(Saved data entries)

────────

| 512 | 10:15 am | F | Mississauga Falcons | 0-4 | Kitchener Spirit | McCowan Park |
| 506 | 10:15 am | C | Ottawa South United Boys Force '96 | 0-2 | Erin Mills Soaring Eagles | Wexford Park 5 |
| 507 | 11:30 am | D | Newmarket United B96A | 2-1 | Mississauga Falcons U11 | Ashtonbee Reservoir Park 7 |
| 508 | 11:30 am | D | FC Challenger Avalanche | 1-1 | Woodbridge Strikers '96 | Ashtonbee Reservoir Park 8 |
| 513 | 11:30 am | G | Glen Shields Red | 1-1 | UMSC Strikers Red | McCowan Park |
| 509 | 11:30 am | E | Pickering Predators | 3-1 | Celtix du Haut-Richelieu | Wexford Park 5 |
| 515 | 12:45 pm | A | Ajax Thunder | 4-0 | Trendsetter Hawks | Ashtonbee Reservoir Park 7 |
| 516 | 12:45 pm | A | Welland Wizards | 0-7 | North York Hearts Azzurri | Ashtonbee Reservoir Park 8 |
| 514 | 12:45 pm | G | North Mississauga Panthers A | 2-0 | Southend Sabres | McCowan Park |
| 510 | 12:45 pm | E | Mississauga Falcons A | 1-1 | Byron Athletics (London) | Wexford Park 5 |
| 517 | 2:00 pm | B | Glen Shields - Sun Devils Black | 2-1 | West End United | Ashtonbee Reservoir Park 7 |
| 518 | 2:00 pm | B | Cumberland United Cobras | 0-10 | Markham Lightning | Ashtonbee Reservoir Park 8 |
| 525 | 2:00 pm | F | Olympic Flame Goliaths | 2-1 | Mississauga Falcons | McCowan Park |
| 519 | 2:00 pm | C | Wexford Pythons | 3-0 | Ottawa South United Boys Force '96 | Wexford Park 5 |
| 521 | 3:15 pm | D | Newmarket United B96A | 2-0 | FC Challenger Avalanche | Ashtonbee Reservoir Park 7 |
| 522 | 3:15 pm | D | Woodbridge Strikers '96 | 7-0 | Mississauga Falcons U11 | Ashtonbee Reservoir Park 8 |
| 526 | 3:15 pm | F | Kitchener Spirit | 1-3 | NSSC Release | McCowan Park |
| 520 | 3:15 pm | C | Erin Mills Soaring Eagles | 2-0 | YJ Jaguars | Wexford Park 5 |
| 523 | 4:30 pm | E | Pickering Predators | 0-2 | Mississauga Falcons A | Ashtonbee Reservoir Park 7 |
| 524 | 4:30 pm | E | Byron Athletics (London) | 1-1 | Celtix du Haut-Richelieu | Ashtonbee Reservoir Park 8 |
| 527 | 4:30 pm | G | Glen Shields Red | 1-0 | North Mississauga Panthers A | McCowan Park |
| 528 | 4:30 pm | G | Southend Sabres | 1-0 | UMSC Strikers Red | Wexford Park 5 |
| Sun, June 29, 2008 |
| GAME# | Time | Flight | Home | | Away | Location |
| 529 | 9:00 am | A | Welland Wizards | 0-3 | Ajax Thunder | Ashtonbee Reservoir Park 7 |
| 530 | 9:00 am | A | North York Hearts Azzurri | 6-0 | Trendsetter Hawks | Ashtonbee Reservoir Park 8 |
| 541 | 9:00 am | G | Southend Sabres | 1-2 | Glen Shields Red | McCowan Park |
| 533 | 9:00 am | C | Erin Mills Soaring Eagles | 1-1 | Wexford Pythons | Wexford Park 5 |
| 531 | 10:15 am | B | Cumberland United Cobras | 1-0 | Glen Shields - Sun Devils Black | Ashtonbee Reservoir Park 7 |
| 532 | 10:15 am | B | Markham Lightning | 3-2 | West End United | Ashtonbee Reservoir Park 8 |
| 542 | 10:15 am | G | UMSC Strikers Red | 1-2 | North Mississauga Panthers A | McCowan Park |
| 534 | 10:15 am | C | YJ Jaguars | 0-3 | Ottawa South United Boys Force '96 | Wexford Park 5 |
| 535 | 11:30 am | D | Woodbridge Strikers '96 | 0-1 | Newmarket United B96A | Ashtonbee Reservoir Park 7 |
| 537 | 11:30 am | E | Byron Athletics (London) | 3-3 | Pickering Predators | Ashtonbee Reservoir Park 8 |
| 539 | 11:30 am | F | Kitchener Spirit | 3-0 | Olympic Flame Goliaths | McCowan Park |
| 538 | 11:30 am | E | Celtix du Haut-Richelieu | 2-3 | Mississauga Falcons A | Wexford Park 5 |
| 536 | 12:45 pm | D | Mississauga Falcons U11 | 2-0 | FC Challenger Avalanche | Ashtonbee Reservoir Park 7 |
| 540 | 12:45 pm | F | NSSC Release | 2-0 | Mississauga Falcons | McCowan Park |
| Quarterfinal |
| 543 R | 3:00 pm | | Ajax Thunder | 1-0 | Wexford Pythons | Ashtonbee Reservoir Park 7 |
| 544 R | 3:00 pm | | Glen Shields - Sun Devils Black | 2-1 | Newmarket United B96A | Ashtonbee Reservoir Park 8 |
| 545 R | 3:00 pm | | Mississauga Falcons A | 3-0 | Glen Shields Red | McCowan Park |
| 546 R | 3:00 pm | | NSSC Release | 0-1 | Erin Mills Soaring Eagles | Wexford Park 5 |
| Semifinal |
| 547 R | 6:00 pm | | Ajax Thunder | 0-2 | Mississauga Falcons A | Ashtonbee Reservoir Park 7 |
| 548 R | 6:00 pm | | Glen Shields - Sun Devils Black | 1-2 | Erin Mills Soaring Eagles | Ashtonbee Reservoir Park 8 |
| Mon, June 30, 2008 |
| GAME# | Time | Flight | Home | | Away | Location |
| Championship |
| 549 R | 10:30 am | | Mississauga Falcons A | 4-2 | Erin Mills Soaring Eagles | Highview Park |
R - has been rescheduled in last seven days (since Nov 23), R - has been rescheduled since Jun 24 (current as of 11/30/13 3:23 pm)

────────

• _Task to carry out_: Only the lines from the one bearing "June 30, 2008 |" through the end of the entries above belong in the answer, each one exactly as given.

• _Reply_:
| Mon, June 30, 2008 |
| GAME# | Time | Flight | Home | | Away | Location |
| Championship |
| 549 R | 10:30 am | | Mississauga Falcons A | 4-2 | Erin Mills Soaring Eagles | Highview Park |
R - has been rescheduled in last seven days (since Nov 23), R - has been rescheduled since Jun 24 (current as of 11/30/13 3:23 pm)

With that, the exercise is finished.